Check customer outcomes, not just balance‑sheet strength. The NAIC Complaint Index benchmarks each insurer’s relative complaint performance (1.0 is average; below 1.0 is better) by legal entity; review the last several years for the line you’re buying. Independent satisfaction benchmarks like J.D. Power’s U.S. Individual Life Insurance Study (1,000‑point scale) are useful cross‑checks—its 2024 release ranks State Farm highest overall. For examples of top‑tier financial strength, see Northwestern Mutual and New York Life, each holding high ratings across agencies. Remember that state guaranty association protection is limited and varies by state (many states cap life death benefit coverage at $300,000 and cash surrender at $100,000), so it’s not a substitute for choosing a strong insurer (NAIC CIS; J.D. Power 2024; Northwestern Mutual ratings; New York Life ratings; NOLHGA).

Learn more about how to compare life insurance companies and choose the best one for you in our review of the best life insurance companies.

6. Gather quotes and buy your life insurance

The last stop on your life insurance shopping journey is to compare quotes and choose an insurer. Just like with auto insurance or homeowners insurance, life insurance quotes are individual to each person. Every company you check prices from will offer a slightly different premium depending on its analysis of factors like:

  • Age
  • Health
  • Family health history
  • Occupation
  • Tobacco and alcohol use
  • Risky hobbies

Underwriting class drives price. Non‑smokers in good health qualify for preferred classes; standard and substandard classes cost more. Some risk factors are especially impactful: current smokers have about three‑times the all‑cause mortality of never‑smokers; nearly half of U.S. adults have hypertension (only about 1 in 4 have it controlled); adult obesity remains widespread (22 states had ≥35% prevalence in 2023); and about 38 million Americans live with diabetes—control, treatment and complications determine outcomes. These factors help explain why premiums vary widely by health profile (NCI on smoking risk; CDC hypertension facts; CDC obesity maps; American Diabetes Association).
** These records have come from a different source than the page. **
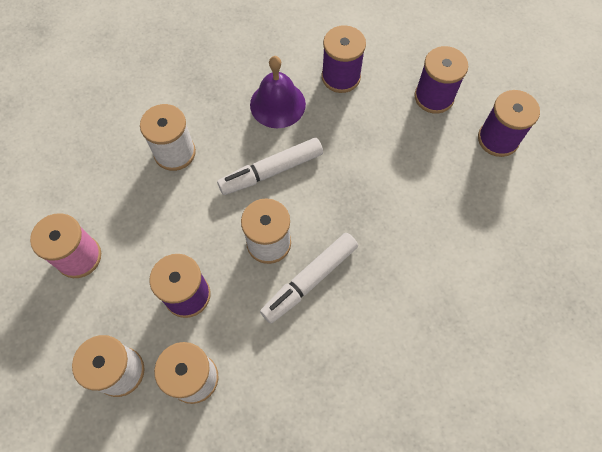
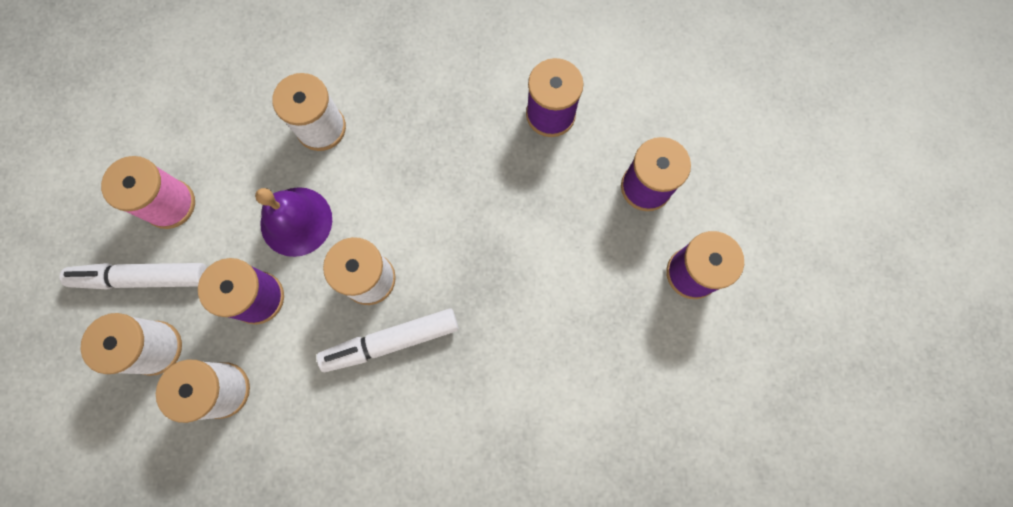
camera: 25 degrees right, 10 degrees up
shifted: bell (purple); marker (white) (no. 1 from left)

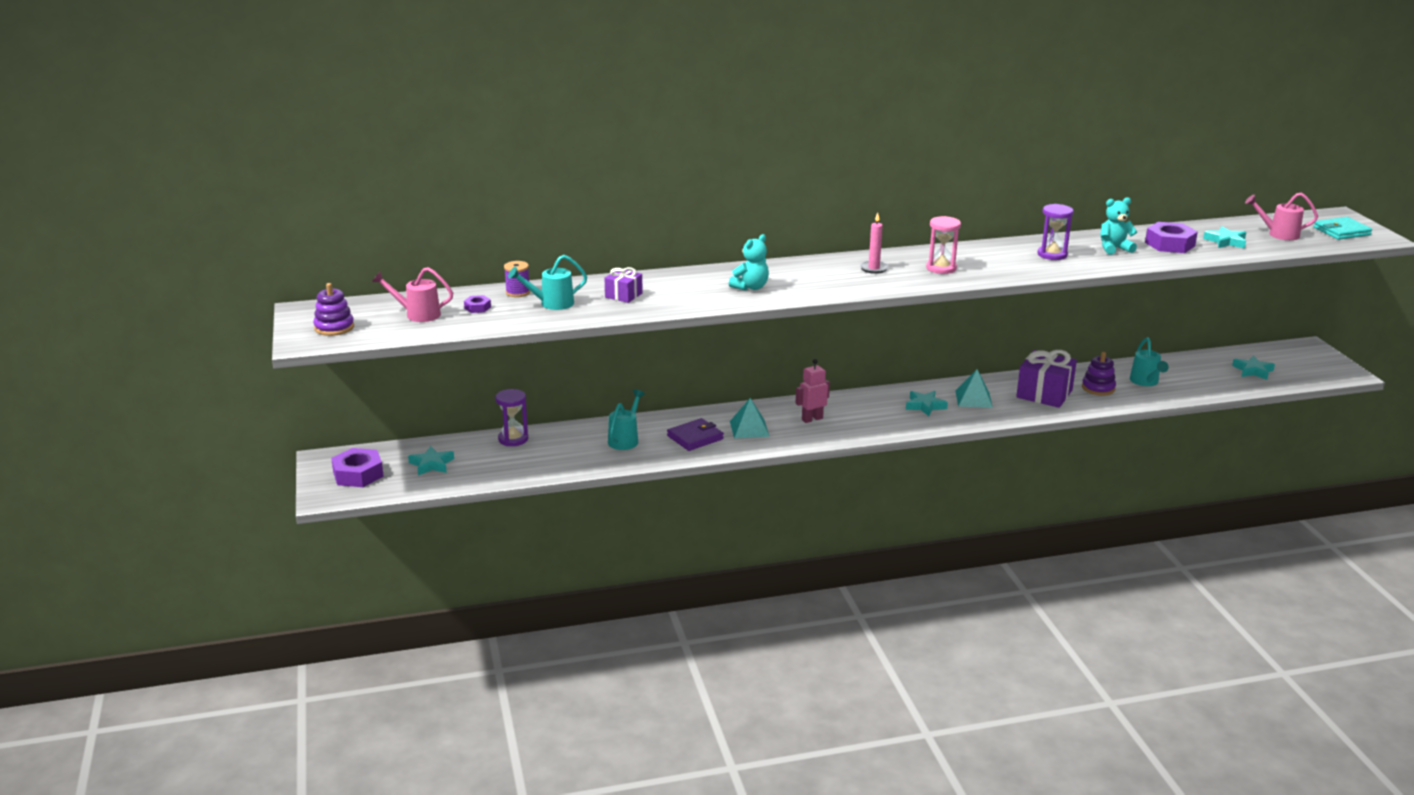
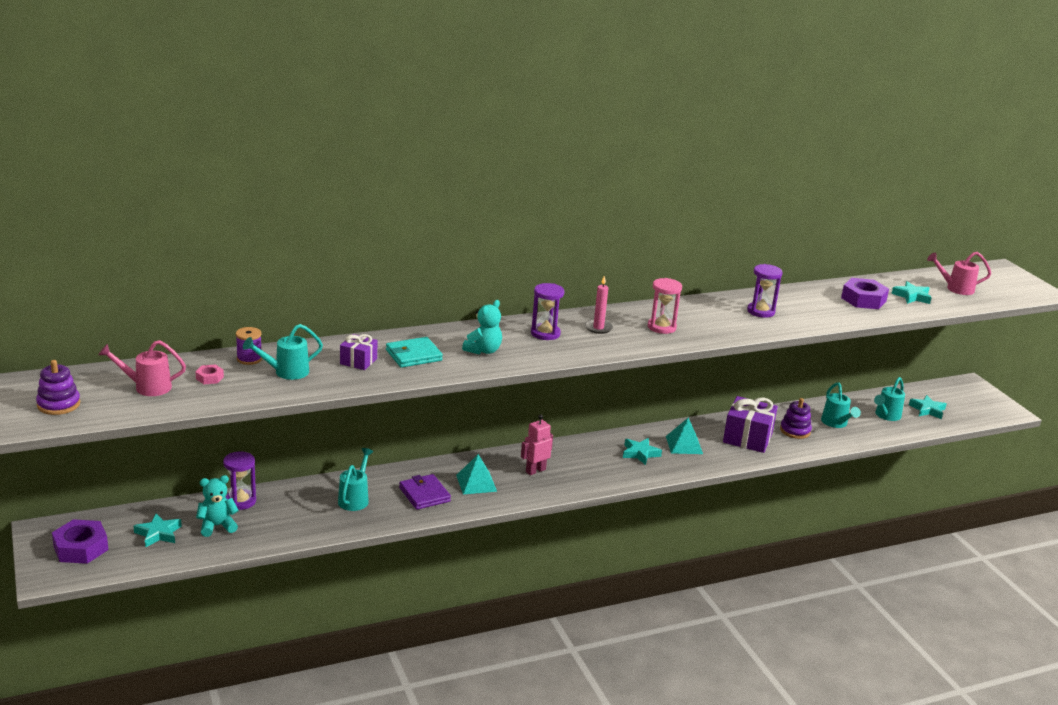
camera: 10 degrees left, 0 degrees up
new: hourglass (purple) (no. 2 from left); watering can (turquoise) (no. 4 from left)
shifted: teddy bear (turquoise) (no. 2 from left in the first image) to teddy bear (turquoise) (no. 1 from left); wallet (turquoise)
repainted: nut (purple) (no. 2 from left) to nut (pink)
rotated: wallet (purple) 75 degrees counterclockwise

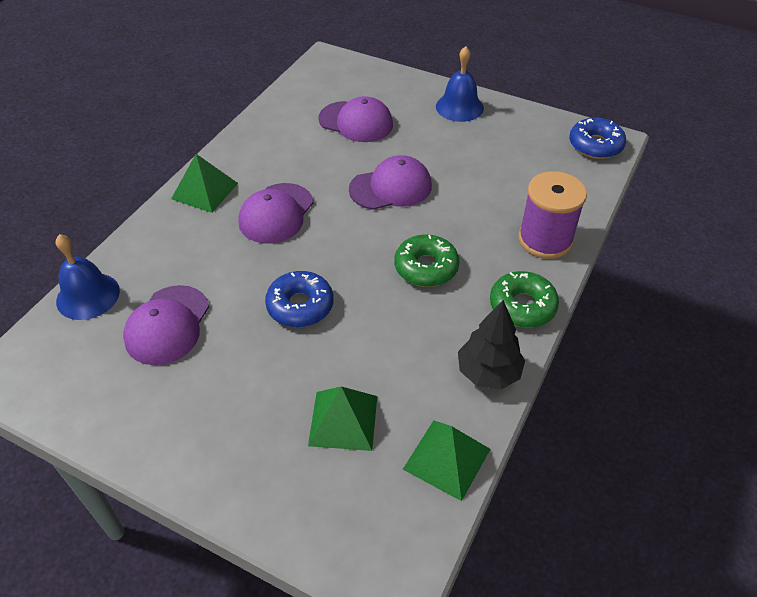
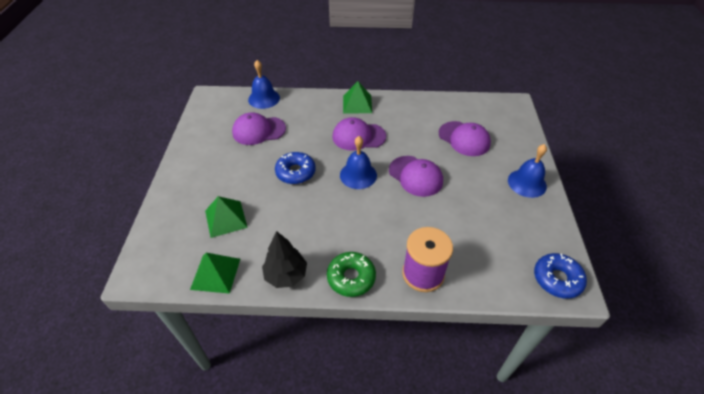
camera: 65 degrees right, 0 degrees up
gone: donut (green) (no. 1 from left)
new: bell (blue) (no. 2 from left)
rotated: cap (purple) (no. 3 from left in the first image) 45 degrees counterclockwise

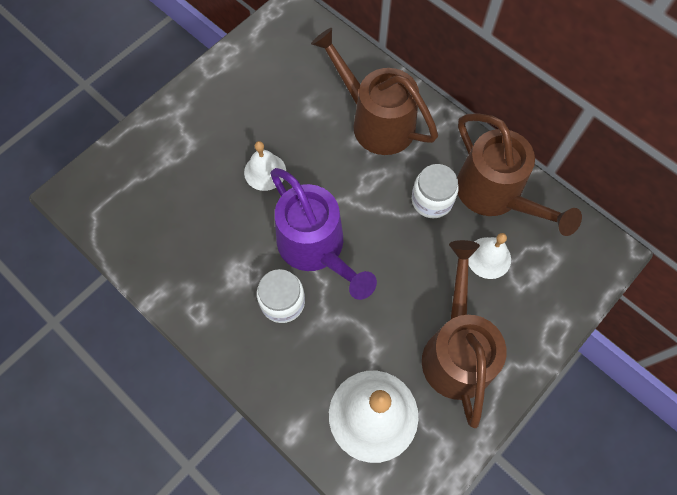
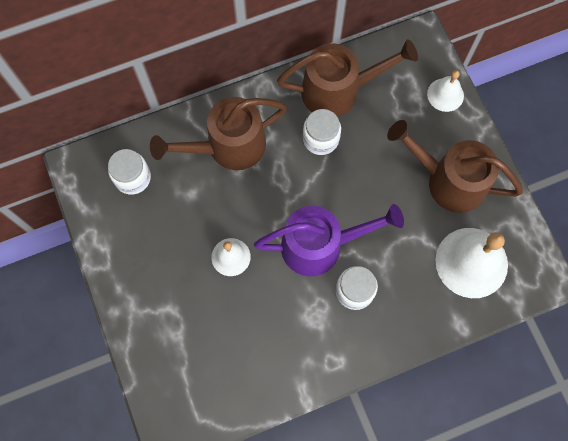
camera: 65 degrees left, 5 degrees up
new: jar (white) (no. 1 from left)
shifted: bell (white) (no. 3 from left in the first image) to bell (white) (no. 2 from left)

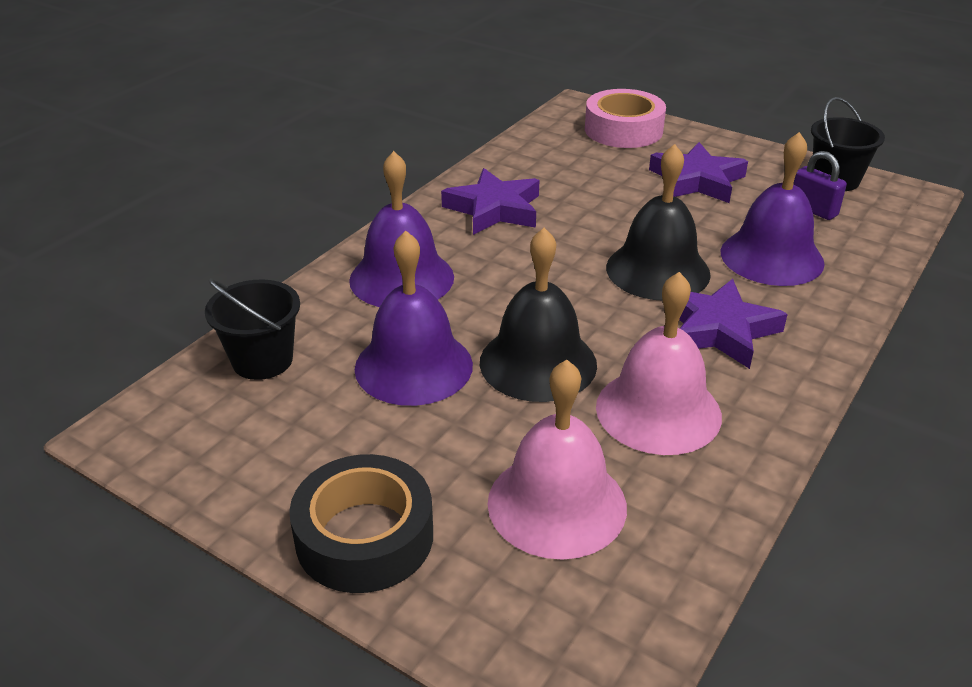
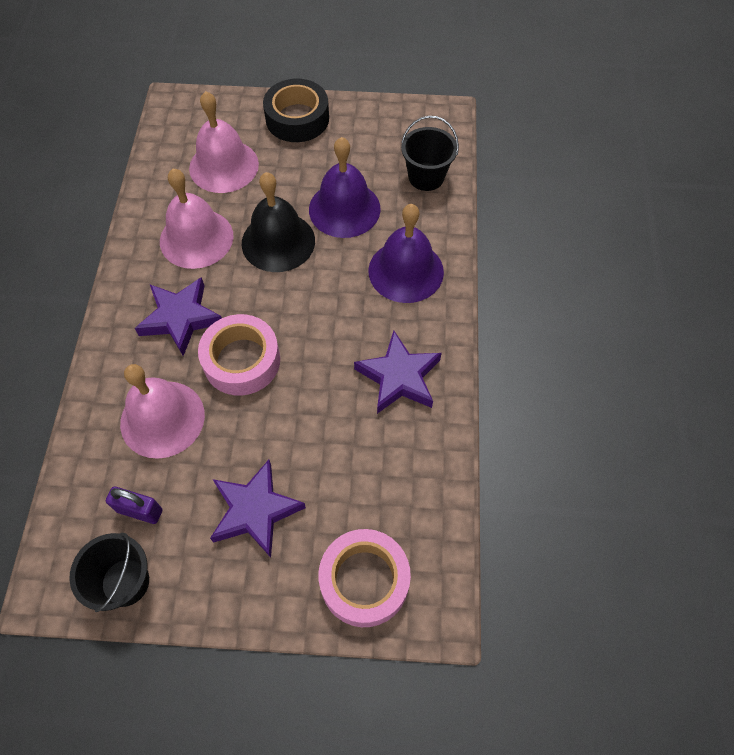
camera: 150 degrees right, 25 degrees up
swapped: bell (black) (no. 2 from left) to tape (pink) (no. 1 from left)
repainted: bell (purple) (no. 3 from left) to bell (pink) (no. 1 from left)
Many carriers now offer accelerated or automated underwriting for eligible applicants, using electronic data (e.g., prescription histories, MVR, and increasingly EHRs) to render fluid‑free decisions and shorten cycle time; availability, face‑amount limits and eligibility criteria vary by insurer. Application activity remains active across channels, and e‑sign/e‑delivery and self‑service are increasingly standard parts of the experience (Gen Re AU survey; MIB Life Index; LIMRA/Life Happens Barometer). We recommend checking rates from at least three life insurance companies to find the best value on the coverage you need. If you’re buying term life insurance, you’ll be able to get quotes online from many providers. Customers shopping for permanent life insurance will have to speak with an agent to get a price estimate and a policy illustration—and remember, illustrations are not guarantees (NAIC).